Jackson and Nei initially looked into whether a hypothetical network of countries could ever be stable with only military alliances, where no country is vulnerable to attack, and no country has an incentive to change alliances. Their calculations revealed that network stability against war was impossible with only alliances; the creation of new alliances creates instability in existing alliances. They then introduced the possibility of links being formed through alliances or trade. This change dramatically altered the stability, creating a much more densely connected and stable network, somewhat resembling our current world.
It is interesting that with the simple addition of economic considerations(trade) into the network, the payoffs are changed with regards to the strategies of either maintaining a peaceful status quo, or attacking another country. The introduction of trade lowers the payoff for attacking due to the potential disruption of trade. In class we worked with models which included only one form of payoff (typically a dollar per edge), however in Jackson and Nei’s model, there are two forms of payoff; the payoff from a potential war and the payoff from trade, or lack thereof.

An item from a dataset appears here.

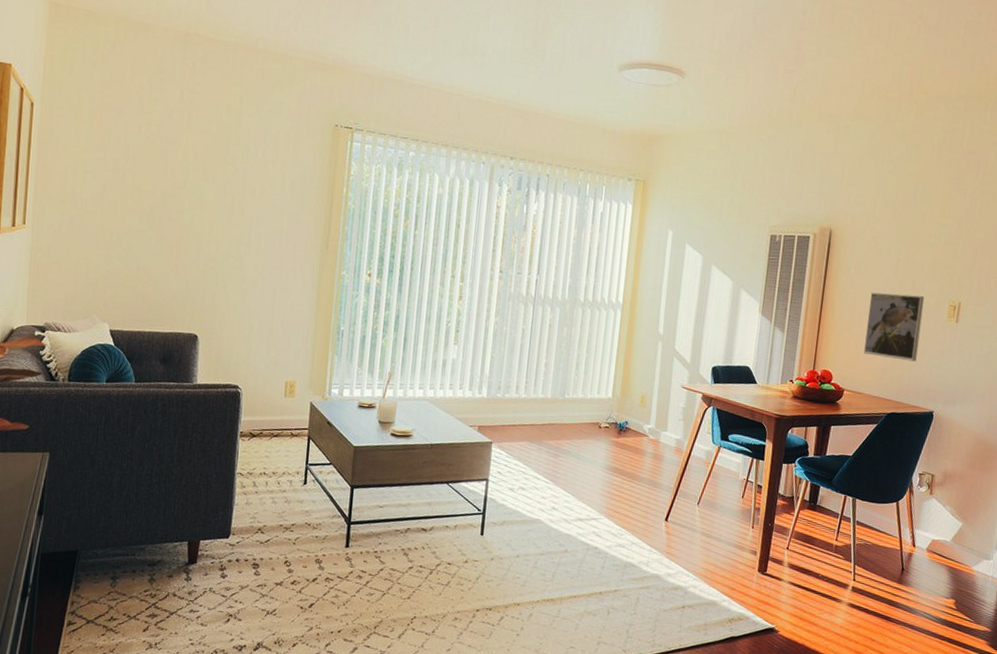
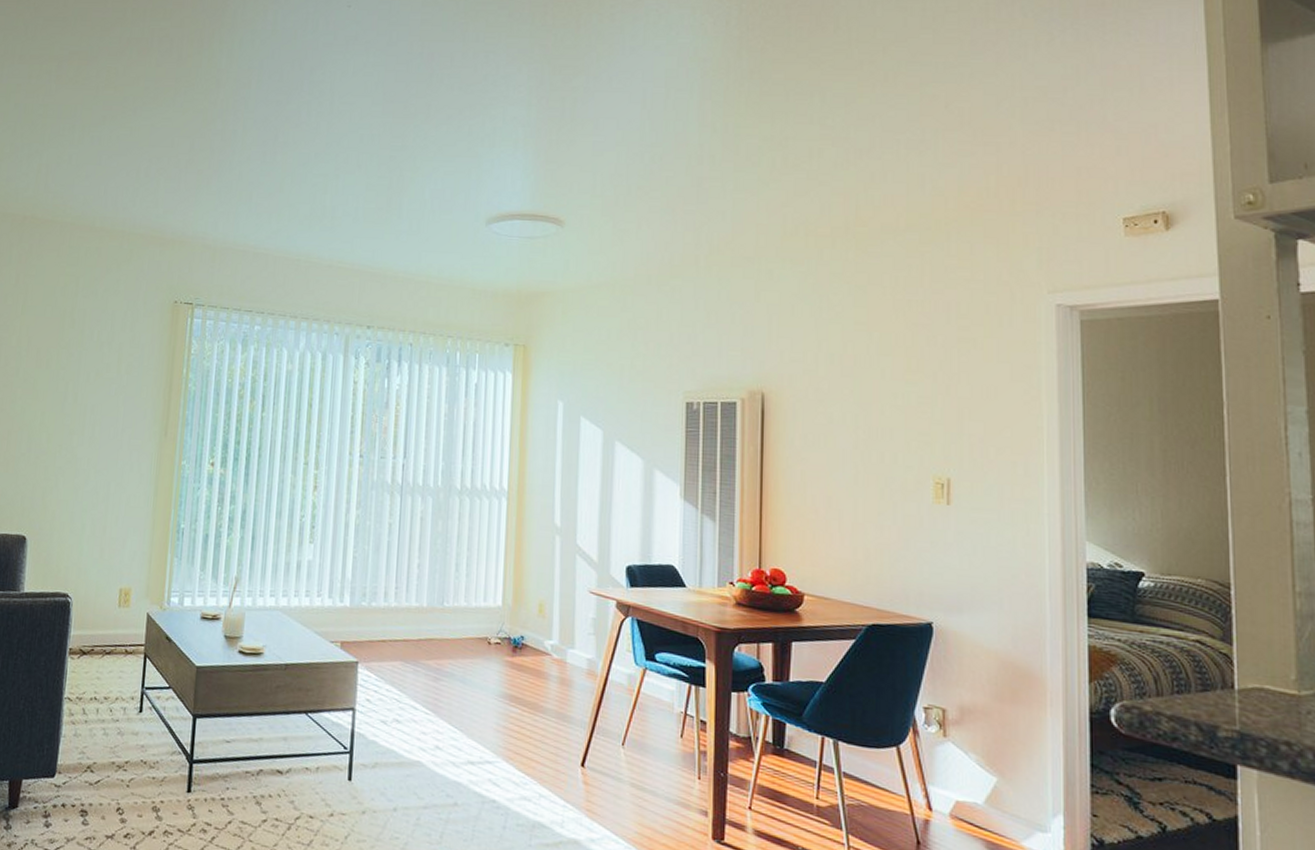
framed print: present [864,292,925,362] -> none [824,468,899,557]

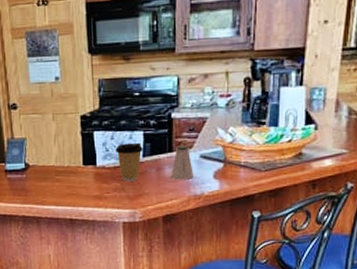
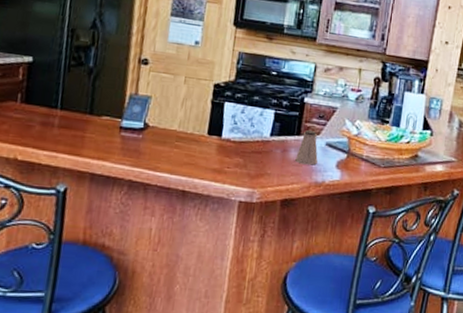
coffee cup: present [115,142,143,182] -> none [244,119,272,160]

The article also touches on the potential predictive power of such models using the analogy of the spread of forest fires, the idea being that the outcome of the fire is more dependent on the structure of the network rather than the initial spark. This brings to mind the idea of embeddedness from Chapter 3. More common neighbors between any pair of nodes implies a denser network, which affects any type of propagating network effect. In the case of the additional economic ties, they seem to form a sort of network glue, which prevents the network from becoming too unstable, and also prevents an initial shock to the network (e.g. terrorist attack) from wildly propagating in an unmitigated fashion. I would be curious to see what sort of predictions can be made regarding conflict using a real-time model based on current global conditions such as economic ties, market conditions, natural disasters etc….. I have no doubt that this would be a monumental task, but given the power of big data, it doesn’t seem too far fetched for the near future.